Uno sparuto gruppo di persone in ordine sparso guarda verso l’alto. Osservo le persone e gli sguardi convergono verso un bel palazzo bianco di fine Ottocento del quartiere Prati. Al quinto piano, costellato di fiori e piante, molto probabilmente un albergo, c’è un giovane seduto sul cornicione, con le gambe sporgenti e l’evidente intenzioni di lanciarsi nel vuoto. Il telo dei vigili del fuoco non c’è ancora. Si respira una evidente tensione. Non si riesce più a distogliere lo sguardo dal ragazzo. Un vigile del fuoco lo raggiunge nel balcone più vicino alla sua destra. Un poliziotto osserva dal balcone più vicino alla sua sinistra. Il vigile del fuoco comincia a parlargli per prendere tempo. Arriva un furgoncino rosso con la scritta: “Squadra teli”.
Passano dei minuti interminabili. Il ragazzo che si agita e si muove leggermente in avanti e indietro. Una bionda e distinta signora della borghesia romana con le borse della spesa cammina su e giù sull’asfalto rovente. Vorrebbe andarsene ma non ce la fa. «Ma quanto ci mettono a montare il telone».
«È la seconda volta che ci riprova – commenta un anziano del quartiere –. Evidentemente è malato o ha qualche problema». Il vigile del fuoco si avvicina ma non convince il ragazzo.
Si sta sospesi. Tra la morte e la vita. Sono attimi che bucano il tempo. Gli impegni passano in second’ordine, così il pranzo da preparare, la commissione da svolgere. La folla diventa più copiosa: abitanti del quartiere, lavoratori di passaggio, due giovani donne asiatiche, turisti.
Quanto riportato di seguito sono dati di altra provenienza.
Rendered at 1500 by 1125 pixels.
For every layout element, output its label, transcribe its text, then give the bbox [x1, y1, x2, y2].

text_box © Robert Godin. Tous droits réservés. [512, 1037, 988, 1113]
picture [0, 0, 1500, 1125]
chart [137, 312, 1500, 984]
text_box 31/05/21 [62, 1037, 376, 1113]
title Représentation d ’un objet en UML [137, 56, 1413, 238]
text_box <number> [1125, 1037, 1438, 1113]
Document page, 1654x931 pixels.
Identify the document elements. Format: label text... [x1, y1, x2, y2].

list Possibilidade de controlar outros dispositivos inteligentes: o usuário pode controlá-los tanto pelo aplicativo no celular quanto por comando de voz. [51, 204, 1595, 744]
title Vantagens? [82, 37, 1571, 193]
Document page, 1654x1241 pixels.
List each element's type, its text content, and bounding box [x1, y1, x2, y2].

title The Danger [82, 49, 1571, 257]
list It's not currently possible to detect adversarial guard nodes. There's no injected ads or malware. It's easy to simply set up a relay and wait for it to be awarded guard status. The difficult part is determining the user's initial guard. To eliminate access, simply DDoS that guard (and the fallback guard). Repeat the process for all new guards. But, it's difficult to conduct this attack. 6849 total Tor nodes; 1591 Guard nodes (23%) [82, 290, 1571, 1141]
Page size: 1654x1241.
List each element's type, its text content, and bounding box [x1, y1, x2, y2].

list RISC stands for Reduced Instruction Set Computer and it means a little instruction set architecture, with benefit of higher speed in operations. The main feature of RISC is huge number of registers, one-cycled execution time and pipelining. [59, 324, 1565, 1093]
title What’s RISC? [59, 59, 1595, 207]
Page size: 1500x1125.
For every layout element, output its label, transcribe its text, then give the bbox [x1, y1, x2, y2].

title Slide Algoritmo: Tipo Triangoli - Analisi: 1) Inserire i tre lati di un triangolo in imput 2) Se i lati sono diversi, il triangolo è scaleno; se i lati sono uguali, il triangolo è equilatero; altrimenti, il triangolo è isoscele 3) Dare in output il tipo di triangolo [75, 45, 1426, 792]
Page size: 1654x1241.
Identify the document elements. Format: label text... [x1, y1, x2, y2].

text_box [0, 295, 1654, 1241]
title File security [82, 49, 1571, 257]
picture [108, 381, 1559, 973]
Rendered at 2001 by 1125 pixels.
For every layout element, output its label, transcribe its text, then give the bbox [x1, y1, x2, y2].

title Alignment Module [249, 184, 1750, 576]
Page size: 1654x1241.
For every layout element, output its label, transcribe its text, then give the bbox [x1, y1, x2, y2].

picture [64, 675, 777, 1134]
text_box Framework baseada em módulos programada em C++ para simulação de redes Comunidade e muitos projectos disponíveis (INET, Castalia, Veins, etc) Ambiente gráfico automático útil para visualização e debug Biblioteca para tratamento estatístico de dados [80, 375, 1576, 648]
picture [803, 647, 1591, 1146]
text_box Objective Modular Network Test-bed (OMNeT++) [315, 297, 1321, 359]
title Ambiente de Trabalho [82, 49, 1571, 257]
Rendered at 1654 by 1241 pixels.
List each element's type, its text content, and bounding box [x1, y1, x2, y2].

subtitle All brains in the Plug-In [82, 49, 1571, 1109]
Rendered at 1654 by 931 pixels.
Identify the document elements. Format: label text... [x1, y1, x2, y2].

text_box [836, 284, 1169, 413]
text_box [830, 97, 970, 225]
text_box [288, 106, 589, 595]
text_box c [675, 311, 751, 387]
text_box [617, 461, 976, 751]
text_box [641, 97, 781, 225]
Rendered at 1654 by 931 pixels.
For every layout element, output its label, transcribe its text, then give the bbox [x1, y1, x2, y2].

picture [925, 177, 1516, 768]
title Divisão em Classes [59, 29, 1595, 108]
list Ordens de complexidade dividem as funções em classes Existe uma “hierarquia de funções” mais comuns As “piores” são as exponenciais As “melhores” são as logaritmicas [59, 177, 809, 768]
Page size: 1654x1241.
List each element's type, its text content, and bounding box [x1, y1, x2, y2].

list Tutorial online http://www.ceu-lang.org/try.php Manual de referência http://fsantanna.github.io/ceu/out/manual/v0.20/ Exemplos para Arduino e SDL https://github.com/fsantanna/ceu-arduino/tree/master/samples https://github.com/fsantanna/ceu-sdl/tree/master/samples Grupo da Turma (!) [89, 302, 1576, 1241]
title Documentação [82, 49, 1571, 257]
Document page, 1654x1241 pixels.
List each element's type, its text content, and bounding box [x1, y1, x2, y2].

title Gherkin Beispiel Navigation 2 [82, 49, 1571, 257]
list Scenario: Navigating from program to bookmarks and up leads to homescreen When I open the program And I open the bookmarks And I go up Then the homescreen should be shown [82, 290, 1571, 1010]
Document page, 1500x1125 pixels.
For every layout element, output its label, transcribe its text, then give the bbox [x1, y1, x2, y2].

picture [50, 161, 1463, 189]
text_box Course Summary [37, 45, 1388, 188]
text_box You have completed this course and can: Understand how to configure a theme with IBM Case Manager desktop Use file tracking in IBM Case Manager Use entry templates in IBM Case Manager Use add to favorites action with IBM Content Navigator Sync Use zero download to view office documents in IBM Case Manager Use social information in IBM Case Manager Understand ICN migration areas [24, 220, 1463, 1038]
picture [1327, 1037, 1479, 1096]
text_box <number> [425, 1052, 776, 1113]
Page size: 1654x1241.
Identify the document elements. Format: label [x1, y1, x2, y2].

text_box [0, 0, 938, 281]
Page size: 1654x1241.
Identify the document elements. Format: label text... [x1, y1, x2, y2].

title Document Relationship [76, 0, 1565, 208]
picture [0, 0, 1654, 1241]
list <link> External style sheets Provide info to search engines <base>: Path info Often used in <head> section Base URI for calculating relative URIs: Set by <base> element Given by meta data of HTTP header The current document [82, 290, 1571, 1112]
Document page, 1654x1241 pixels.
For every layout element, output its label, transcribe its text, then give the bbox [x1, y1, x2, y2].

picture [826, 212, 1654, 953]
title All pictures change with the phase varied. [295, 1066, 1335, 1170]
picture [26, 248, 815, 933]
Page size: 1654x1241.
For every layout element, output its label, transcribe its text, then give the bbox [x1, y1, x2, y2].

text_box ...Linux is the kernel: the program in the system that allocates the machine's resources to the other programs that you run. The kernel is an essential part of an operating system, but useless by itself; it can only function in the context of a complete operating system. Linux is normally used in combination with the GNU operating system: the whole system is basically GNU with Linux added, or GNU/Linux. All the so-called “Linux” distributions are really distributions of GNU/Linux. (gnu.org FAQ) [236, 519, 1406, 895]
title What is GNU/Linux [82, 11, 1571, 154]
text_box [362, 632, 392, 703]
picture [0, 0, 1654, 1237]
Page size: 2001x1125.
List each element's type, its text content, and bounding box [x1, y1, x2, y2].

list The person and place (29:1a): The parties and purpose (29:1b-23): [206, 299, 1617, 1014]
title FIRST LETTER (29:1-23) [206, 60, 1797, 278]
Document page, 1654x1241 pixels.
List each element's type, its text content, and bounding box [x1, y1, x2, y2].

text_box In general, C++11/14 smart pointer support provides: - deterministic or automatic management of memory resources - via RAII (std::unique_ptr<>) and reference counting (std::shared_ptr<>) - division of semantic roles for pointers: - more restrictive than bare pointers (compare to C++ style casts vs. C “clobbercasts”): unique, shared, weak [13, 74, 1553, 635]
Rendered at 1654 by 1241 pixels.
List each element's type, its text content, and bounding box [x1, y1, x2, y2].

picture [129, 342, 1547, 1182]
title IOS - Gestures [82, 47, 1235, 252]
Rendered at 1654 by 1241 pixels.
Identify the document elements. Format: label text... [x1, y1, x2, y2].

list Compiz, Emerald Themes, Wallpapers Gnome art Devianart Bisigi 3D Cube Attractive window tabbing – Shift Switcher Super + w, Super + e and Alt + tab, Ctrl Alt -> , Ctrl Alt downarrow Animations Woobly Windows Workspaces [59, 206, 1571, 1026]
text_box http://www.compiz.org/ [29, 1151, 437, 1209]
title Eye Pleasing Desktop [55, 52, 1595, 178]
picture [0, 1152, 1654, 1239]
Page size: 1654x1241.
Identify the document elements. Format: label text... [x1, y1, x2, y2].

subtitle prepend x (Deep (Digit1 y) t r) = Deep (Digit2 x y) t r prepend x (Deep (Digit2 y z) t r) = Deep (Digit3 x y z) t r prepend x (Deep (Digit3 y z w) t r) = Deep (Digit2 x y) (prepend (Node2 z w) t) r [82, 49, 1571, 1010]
Non si può andare avanti senza sapere come andrà a finire. Il tempo si ferma. Nulla ha più senso se non la vita di questo ragazzo. Uno sconosciuto. Osservandolo con attenzione sembra molto giovane, sicuramente un minore. Un adolescente orientale. Forse un cinese o un filippino. Per noi sembrano tutti uguali, come per loro un italiano o un francese.
Nel frattempo il telone è pronto. È un gonfiabile quadrato, come quello dei bambini nei parchi giochi, di dieci metri per lato. Allungandosi verso il cornicione il vigile del fuoco passa un bigliettino stretto e lungo. Il ragazzo lo dipana tra le sue mani. Lo legge e piange, ma non fa avvicinare le guardie.
Un anziano signore con il pizzetto bianco scatta fotografie da sotto l’albergo. Un ragazzo gli passa davanti e lo insulta: «A deficiente, ma che ce devi fa’ con ste fotografie».
Ormai è chiaro che è un immigrato. «E noi paghiamo, anche per loro, i costi di tutta questa polizia», esclama un giovane piuttosto becero. Gli passano un cellulare. Il giovane ragazzo a cavalcioni sul cornicione parla a lungo con qualcuno. Un amico, una ragazza, i genitori. Cosa importa?
Il vigile del fuoco sorretto da un collega scavalca il balcone. Il ragazzo non si butta. Il vigile lo abbraccia. La folla, adesso, applaude. Qualche lacrima riga il volto di giovani e anziani. Il ragazzo scende su una scala allungabile di un mezzo dei vigili del fuoco. Fa impressione vederlo scendere a terra affranto e singhiozzante. Con la mano si copre gli occhi. È veramente giovane.